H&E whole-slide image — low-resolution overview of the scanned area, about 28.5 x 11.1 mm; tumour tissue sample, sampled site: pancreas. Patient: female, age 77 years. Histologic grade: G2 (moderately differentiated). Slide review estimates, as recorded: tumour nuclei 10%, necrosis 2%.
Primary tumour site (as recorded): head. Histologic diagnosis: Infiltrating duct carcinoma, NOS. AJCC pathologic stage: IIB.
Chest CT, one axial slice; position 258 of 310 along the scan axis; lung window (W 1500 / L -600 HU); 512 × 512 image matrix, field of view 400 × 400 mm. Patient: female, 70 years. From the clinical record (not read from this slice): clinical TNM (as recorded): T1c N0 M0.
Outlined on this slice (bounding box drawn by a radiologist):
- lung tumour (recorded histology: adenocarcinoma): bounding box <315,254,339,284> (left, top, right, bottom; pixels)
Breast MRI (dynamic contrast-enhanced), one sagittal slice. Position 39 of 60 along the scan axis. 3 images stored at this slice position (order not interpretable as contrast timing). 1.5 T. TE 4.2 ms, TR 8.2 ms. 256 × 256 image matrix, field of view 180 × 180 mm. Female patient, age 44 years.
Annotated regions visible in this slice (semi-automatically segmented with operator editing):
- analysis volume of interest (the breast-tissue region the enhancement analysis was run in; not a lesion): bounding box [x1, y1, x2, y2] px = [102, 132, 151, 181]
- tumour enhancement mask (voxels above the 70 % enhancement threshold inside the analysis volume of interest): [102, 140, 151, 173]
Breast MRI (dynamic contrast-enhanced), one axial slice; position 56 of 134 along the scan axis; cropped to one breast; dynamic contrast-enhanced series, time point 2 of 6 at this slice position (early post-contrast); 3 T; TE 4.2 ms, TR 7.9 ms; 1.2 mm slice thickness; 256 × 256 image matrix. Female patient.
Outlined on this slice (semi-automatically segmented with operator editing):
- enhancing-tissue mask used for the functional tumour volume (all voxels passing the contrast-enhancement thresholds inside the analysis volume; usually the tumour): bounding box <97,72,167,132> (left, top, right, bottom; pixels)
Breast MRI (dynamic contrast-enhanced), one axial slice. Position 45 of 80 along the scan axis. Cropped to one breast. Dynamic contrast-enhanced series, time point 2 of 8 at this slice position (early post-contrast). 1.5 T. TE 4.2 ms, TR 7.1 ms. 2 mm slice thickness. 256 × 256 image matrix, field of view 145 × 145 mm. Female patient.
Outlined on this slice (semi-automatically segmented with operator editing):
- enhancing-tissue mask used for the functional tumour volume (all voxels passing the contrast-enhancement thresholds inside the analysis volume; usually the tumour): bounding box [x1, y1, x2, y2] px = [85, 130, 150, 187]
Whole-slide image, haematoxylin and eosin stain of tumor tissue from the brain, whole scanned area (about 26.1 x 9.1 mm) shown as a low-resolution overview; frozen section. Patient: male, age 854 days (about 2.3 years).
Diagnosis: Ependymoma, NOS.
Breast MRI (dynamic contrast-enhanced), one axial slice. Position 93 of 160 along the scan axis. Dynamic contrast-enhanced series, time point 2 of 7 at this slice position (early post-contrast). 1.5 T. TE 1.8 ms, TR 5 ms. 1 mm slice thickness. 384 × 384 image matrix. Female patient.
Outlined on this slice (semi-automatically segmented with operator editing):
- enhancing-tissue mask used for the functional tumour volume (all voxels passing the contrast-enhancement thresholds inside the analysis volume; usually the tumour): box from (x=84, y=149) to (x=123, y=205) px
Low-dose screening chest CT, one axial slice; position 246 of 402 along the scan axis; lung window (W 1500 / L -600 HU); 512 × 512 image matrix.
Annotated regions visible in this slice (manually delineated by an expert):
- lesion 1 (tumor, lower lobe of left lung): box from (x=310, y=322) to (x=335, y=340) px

### [EXERCISE DETAILS]
The answer must be the full listing, repeated exactly.

### [ANSWER AREA]
H&E whole-slide image — low-resolution overview of the scanned area, about 28.5 x 11.1 mm; tumour tissue sample, sampled site: pancreas. Patient: female, age 77 years. Histologic grade: G2 (moderately differentiated). Slide review estimates, as recorded: tumour nuclei 10%, necrosis 2%.
Primary tumour site (as recorded): head. Histologic diagnosis: Infiltrating duct carcinoma, NOS. AJCC pathologic stage: IIB.
Chest CT, one axial slice; position 258 of 310 along the scan axis; lung window (W 1500 / L -600 HU); 512 × 512 image matrix, field of view 400 × 400 mm. Patient: female, 70 years. From the clinical record (not read from this slice): clinical TNM (as recorded): T1c N0 M0.
Outlined on this slice (bounding box drawn by a radiologist):
- lung tumour (recorded histology: adenocarcinoma): bounding box <315,254,339,284> (left, top, right, bottom; pixels)
Breast MRI (dynamic contrast-enhanced), one sagittal slice. Position 39 of 60 along the scan axis. 3 images stored at this slice position (order not interpretable as contrast timing). 1.5 T. TE 4.2 ms, TR 8.2 ms. 256 × 256 image matrix, field of view 180 × 180 mm. Female patient, age 44 years.
Annotated regions visible in this slice (semi-automatically segmented with operator editing):
- analysis volume of interest (the breast-tissue region the enhancement analysis was run in; not a lesion): bounding box [x1, y1, x2, y2] px = [102, 132, 151, 181]
- tumour enhancement mask (voxels above the 70 % enhancement threshold inside the analysis volume of interest): [102, 140, 151, 173]
Breast MRI (dynamic contrast-enhanced), one axial slice; position 56 of 134 along the scan axis; cropped to one breast; dynamic contrast-enhanced series, time point 2 of 6 at this slice position (early post-contrast); 3 T; TE 4.2 ms, TR 7.9 ms; 1.2 mm slice thickness; 256 × 256 image matrix. Female patient.
Outlined on this slice (semi-automatically segmented with operator editing):
- enhancing-tissue mask used for the functional tumour volume (all voxels passing the contrast-enhancement thresholds inside the analysis volume; usually the tumour): bounding box <97,72,167,132> (left, top, right, bottom; pixels)
Breast MRI (dynamic contrast-enhanced), one axial slice. Position 45 of 80 along the scan axis. Cropped to one breast. Dynamic contrast-enhanced series, time point 2 of 8 at this slice position (early post-contrast). 1.5 T. TE 4.2 ms, TR 7.1 ms. 2 mm slice thickness. 256 × 256 image matrix, field of view 145 × 145 mm. Female patient.
Outlined on this slice (semi-automatically segmented with operator editing):
- enhancing-tissue mask used for the functional tumour volume (all voxels passing the contrast-enhancement thresholds inside the analysis volume; usually the tumour): bounding box [x1, y1, x2, y2] px = [85, 130, 150, 187]
Whole-slide image, haematoxylin and eosin stain of tumor tissue from the brain, whole scanned area (about 26.1 x 9.1 mm) shown as a low-resolution overview; frozen section. Patient: male, age 854 days (about 2.3 years).
Diagnosis: Ependymoma, NOS.
Breast MRI (dynamic contrast-enhanced), one axial slice. Position 93 of 160 along the scan axis. Dynamic contrast-enhanced series, time point 2 of 7 at this slice position (early post-contrast). 1.5 T. TE 1.8 ms, TR 5 ms. 1 mm slice thickness. 384 × 384 image matrix. Female patient.
Outlined on this slice (semi-automatically segmented with operator editing):
- enhancing-tissue mask used for the functional tumour volume (all voxels passing the contrast-enhancement thresholds inside the analysis volume; usually the tumour): box from (x=84, y=149) to (x=123, y=205) px
Low-dose screening chest CT, one axial slice; position 246 of 402 along the scan axis; lung window (W 1500 / L -600 HU); 512 × 512 image matrix.
Annotated regions visible in this slice (manually delineated by an expert):
- lesion 1 (tumor, lower lobe of left lung): box from (x=310, y=322) to (x=335, y=340) px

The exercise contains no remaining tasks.